**ACTIVITY:**
Can you print the lines beginning at the one that contains "# Testing Procedure" and ending after the one that contains "This has already", with nothing else?

*** PROVIDED DATA ***

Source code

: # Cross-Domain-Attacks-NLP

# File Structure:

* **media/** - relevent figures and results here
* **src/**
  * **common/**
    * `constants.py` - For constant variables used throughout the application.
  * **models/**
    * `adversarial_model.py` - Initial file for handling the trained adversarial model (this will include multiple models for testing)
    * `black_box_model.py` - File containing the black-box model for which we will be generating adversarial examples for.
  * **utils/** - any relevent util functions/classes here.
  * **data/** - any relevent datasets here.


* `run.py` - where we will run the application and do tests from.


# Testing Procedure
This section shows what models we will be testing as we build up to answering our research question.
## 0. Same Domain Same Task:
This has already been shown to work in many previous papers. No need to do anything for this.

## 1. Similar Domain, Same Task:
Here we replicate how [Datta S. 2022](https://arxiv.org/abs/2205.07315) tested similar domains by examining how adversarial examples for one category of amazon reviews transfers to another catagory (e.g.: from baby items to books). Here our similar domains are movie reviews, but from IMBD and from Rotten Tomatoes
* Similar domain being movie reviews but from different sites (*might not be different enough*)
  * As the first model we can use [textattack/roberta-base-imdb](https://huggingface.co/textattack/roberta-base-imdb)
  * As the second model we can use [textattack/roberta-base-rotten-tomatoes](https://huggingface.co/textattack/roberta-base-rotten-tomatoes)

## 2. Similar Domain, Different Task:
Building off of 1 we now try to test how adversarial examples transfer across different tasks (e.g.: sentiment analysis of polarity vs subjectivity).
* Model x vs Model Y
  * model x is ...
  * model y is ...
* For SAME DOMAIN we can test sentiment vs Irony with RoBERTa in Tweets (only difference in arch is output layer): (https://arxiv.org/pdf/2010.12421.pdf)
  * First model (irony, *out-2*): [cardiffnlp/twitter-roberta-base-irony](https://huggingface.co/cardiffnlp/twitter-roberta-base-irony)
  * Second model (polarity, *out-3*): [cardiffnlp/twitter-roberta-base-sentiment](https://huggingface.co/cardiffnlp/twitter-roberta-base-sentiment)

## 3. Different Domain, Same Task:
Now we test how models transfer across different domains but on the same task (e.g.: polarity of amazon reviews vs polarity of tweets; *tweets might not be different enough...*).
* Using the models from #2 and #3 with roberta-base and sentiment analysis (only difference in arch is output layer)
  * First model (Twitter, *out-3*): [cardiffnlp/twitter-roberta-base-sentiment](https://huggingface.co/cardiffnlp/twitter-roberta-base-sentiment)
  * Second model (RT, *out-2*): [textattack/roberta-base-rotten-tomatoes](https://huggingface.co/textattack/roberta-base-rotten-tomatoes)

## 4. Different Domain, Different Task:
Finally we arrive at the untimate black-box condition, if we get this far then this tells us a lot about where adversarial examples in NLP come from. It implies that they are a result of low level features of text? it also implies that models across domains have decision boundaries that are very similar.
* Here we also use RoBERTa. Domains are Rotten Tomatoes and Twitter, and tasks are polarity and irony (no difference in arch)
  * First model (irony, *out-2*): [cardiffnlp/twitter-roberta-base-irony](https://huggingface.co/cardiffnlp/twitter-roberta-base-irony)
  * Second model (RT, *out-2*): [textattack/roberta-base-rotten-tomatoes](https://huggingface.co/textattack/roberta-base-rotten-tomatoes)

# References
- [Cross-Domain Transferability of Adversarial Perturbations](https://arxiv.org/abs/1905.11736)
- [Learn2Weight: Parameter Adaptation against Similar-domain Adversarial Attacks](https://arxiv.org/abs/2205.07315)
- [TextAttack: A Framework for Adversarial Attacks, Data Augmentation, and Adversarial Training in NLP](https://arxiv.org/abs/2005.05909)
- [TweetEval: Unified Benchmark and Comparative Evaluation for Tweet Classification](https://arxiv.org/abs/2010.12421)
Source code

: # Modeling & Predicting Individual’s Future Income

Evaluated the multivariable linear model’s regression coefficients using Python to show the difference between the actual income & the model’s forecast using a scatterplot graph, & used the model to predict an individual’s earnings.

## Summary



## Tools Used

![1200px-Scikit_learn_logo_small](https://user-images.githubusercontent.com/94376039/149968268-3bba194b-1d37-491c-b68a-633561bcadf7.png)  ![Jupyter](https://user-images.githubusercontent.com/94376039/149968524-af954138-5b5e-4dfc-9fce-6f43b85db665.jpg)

*** End of PROVIDED DATA ***

**RESPONSE BOX:**
# Testing Procedure
This section shows what models we will be testing as we build up to answering our research question.
## 0. Same Domain Same Task:
This has already been shown to work in many previous papers. No need to do anything for this.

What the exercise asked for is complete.